Killahangilion · 24/05/2021 19:59

Sorry OP, but I think you’re handled this badly and you’re deflecting blame onto your MIL unfairly.

Your youngest children deserve to know the truth. Were you ever planning to tell them that their older sister has a different (biological) dad or just hoping to keep it quiet? My nephew accidentally found out something regarding his mum (my sister) that she openly lied about by omission, for years. He has gone no contact since because of what he sees as her deliberate deceit, despite it not being that big a deal really.
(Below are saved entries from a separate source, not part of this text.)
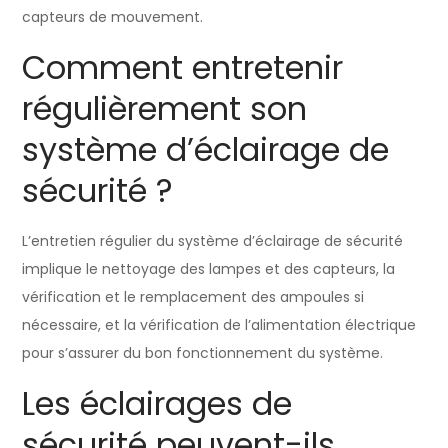
capteurs de mouvement.
Comment entretenir
régulièrement son
système d’éclairage de
sécurité ?
L’entretien régulier du système d’éclairage de sécurité
implique le nettoyage des lampes et des capteurs, la
vérification et le remplacement des ampoules si
nécessaire, et la vérification de l’alimentation électrique
pour s’assurer du bon fonctionnement du système.
Les éclairages de
sécurité peuvent-ils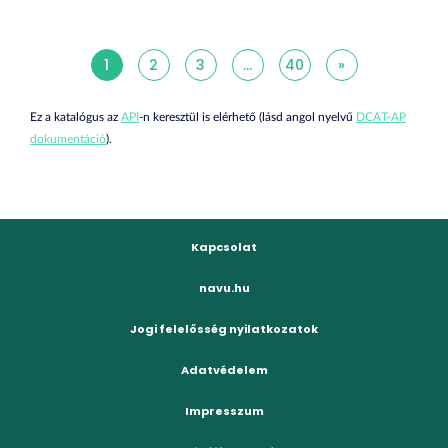
1
2
3
...
40
»
Ez a katalógus az
API
-n keresztül is elérhető (lásd angol nyelvű
DCAT-AP
dokumentáció
).
Kapcsolat
navu.hu
Jogi felelősség nyilatkozatok
Adatvédelem
Impresszum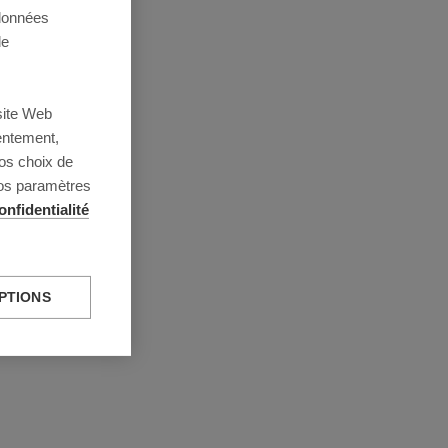
 données
de
site Web
entement,
os choix de
vos paramètres
onfidentialité
PTIONS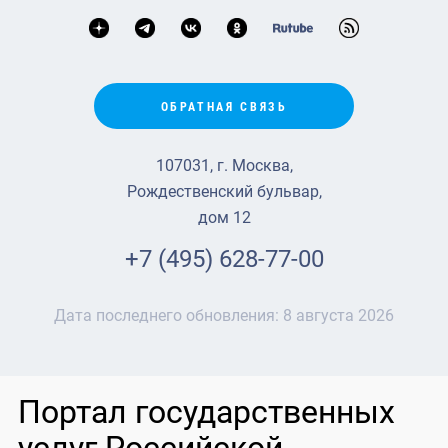
ОБРАТНАЯ СВЯЗЬ
107031, г. Москва,
Рождественский бульвар,
дом 12
+7 (495) 628-77-00
Дата последнего обновления:
8 августа 2026
Портал государственных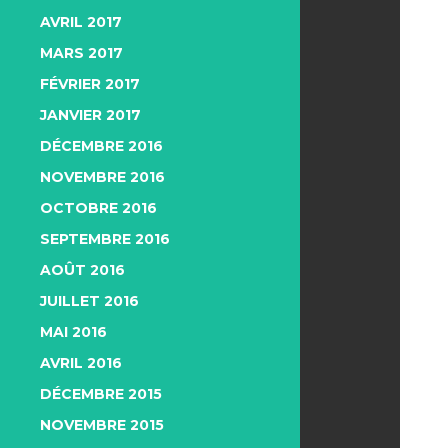
AVRIL 2017
MARS 2017
FÉVRIER 2017
JANVIER 2017
DÉCEMBRE 2016
NOVEMBRE 2016
OCTOBRE 2016
SEPTEMBRE 2016
AOÛT 2016
JUILLET 2016
MAI 2016
AVRIL 2016
DÉCEMBRE 2015
NOVEMBRE 2015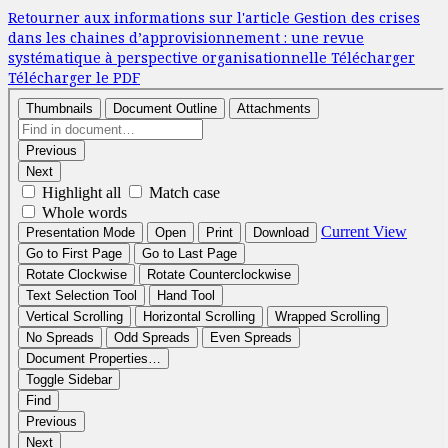
Retourner aux informations sur l'article
Gestion des crises
dans les chaines d’approvisionnement : une revue
systématique à perspective organisationnelle
Télécharger
Télécharger le PDF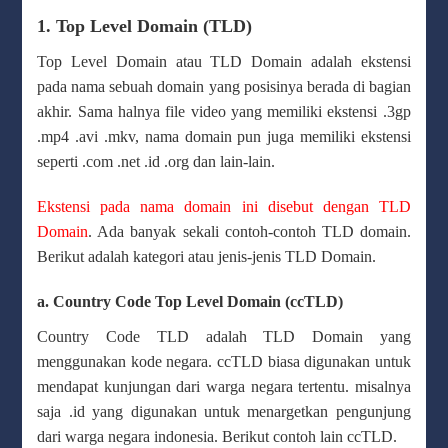
1. Top Level Domain (TLD)
Top Level Domain atau TLD Domain adalah ekstensi
pada nama sebuah domain yang posisinya berada di bagian
akhir. Sama halnya file video yang memiliki ekstensi .3gp
.mp4 .avi .mkv, nama domain pun juga memiliki ekstensi
seperti .com .net .id .org dan lain-lain.
Ekstensi pada nama domain ini disebut dengan TLD
Domain
. Ada banyak sekali contoh-contoh TLD domain.
Berikut adalah kategori atau jenis-jenis TLD Domain.
a. Country Code Top Level Domain (ccTLD)
Country Code TLD adalah TLD Domain yang
menggunakan kode negara. ccTLD biasa digunakan untuk
mendapat kunjungan dari warga negara tertentu. misalnya
saja .id yang digunakan untuk menargetkan pengunjung
dari warga negara indonesia. Berikut contoh lain ccTLD.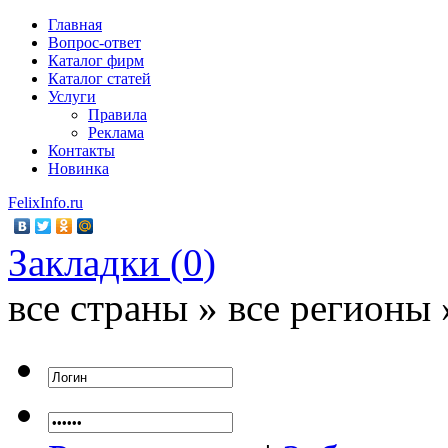
Главная
Вопрос-ответ
Каталог фирм
Каталог статей
Услуги
Правила
Реклама
Контакты
Новинка
FelixInfo.ru
Закладки (
0
)
все страны » все регионы 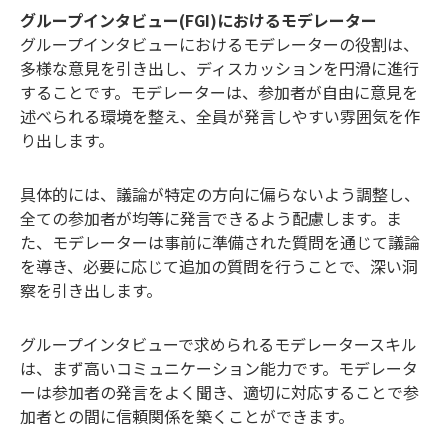
グループインタビュー(FGI)におけるモデレーター
グループインタビューにおけるモデレーターの役割は、
多様な意見を引き出し、ディスカッションを円滑に進行
することです。モデレーターは、参加者が自由に意見を
述べられる環境を整え、全員が発言しやすい雰囲気を作
り出します。
具体的には、議論が特定の方向に偏らないよう調整し、
全ての参加者が均等に発言できるよう配慮します。ま
た、モデレーターは事前に準備された質問を通じて議論
を導き、必要に応じて追加の質問を行うことで、深い洞
察を引き出します。
グループインタビューで求められるモデレータースキル
は、まず高いコミュニケーション能力です。モデレータ
ーは参加者の発言をよく聞き、適切に対応することで参
加者との間に信頼関係を築くことができます。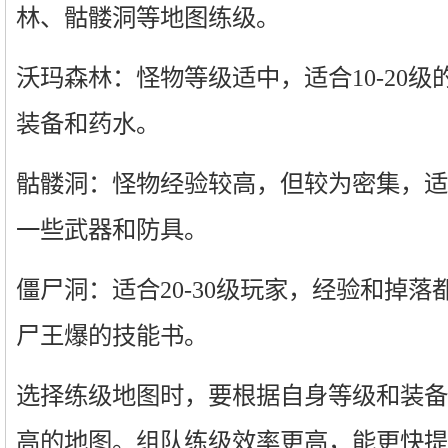
林、骷髅洞等地图练级。
沃玛森林：怪物等级适中，适合10-20
装备和药水。
骷髅洞：怪物经验较高，但较为密集，适
一些武器和防具。
僵尸洞：适合20-30级玩家，经验和掉
尸王爆的技能书。
选择练级地图时，要根据自身等级和装备
高的地图。组队练级效率更高，能更快提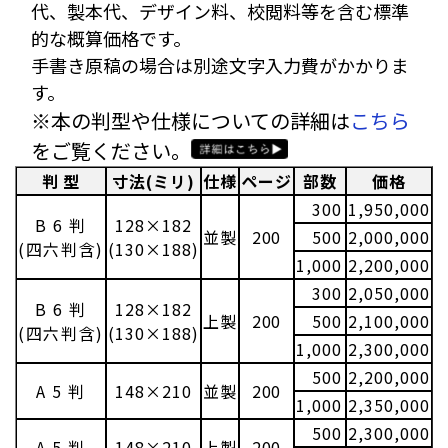
代、製本代、デザイン料、校閲料等を含む標準
的な概算価格です。
手書き原稿の場合は別途文字入力費がかかりま
す。
※本の判型や仕様についての詳細は
こちら
をご覧ください。
判 型
寸法(ミリ)
仕様
ページ
部数
価格
300
1,950,000
B 6 判
128×182
並製
200
500
2,000,000
(四六判含)
(130×188)
1,000
2,200,000
300
2,050,000
B 6 判
128×182
上製
200
500
2,100,000
(四六判含)
(130×188)
1,000
2,300,000
500
2,200,000
A 5 判
148×210
並製
200
1,000
2,350,000
500
2,300,000
A 5 判
148×210
上製
200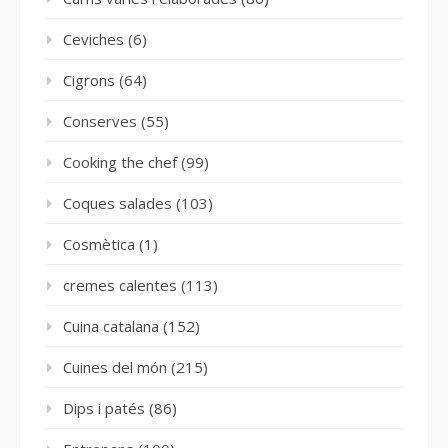
Ceviches
(6)
Cigrons
(64)
Conserves
(55)
Cooking the chef
(99)
Coques salades
(103)
Cosmètica
(1)
cremes calentes
(113)
Cuina catalana
(152)
Cuines del món
(215)
Dips i patés
(86)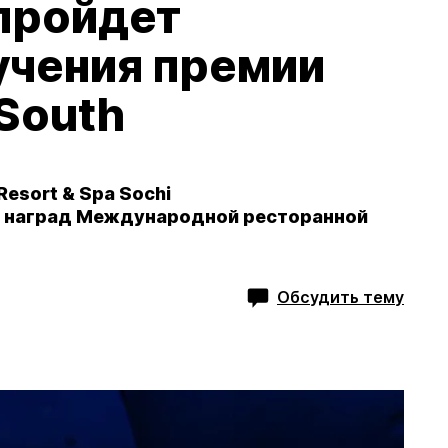
 пройдет
учения премии
South
Resort & Spa Sochi
ия наград Международной ресторанной
Обсудить тему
My youngest knows his two older brothers had a different mum. It’s never been a secret and I think it was originally mentioned when he was a toddler and came about after he asked why his older brothers don’t live at home. They were adults at this stage. The siblings are still very close and the ‘Step’ part has never been an issue.

Hadjab · 24/05/2021 20:00

@Grizalda

I'm from a family that lied and lied about this sort of thing. You do not have any sympathy from me. There was no reason to lie!! Literally no one would have given two fucks if you'd have been honest from the start.
How was it a lie though? She’s their sister, the percentage doesn’t matter, and OP has already stated she wasn’t going to withhold the details from them, just tell them at an appropriate point.
billy1966 · 24/05/2021 20:01

OP,
Kindly, you should have protected your children from this.

Your in laws sound nasty and ugly.

Did you really not know this?.

Your poor children.
Focus on defusing this.

Where is your husband/partner in this?
Flowers

LemonLimeFlower · 24/05/2021 20:02

I’d be furious, and we don’t see in laws for a similar reason.
They aren’t to be trusted, and it’s none of their business.
People keep,secrets, because they want to, for various reasons.
If it’s not your secret and business, keep out of it ,

fruityorange · 24/05/2021 20:02

@Hadjab it is a lie by omission.
And I think lying to kids and telling them the truth at some point you deem appropriate is not good parenting.

fruityorange · 24/05/2021 20:03

@LemonLimeFlower Secrets destroy families.

UhtredRagnarson · 24/05/2021 20:03

This is the risk you take when you decide to keep secrets that other people know about. Sorry OP but your children really should have been told by you at a much earlier age.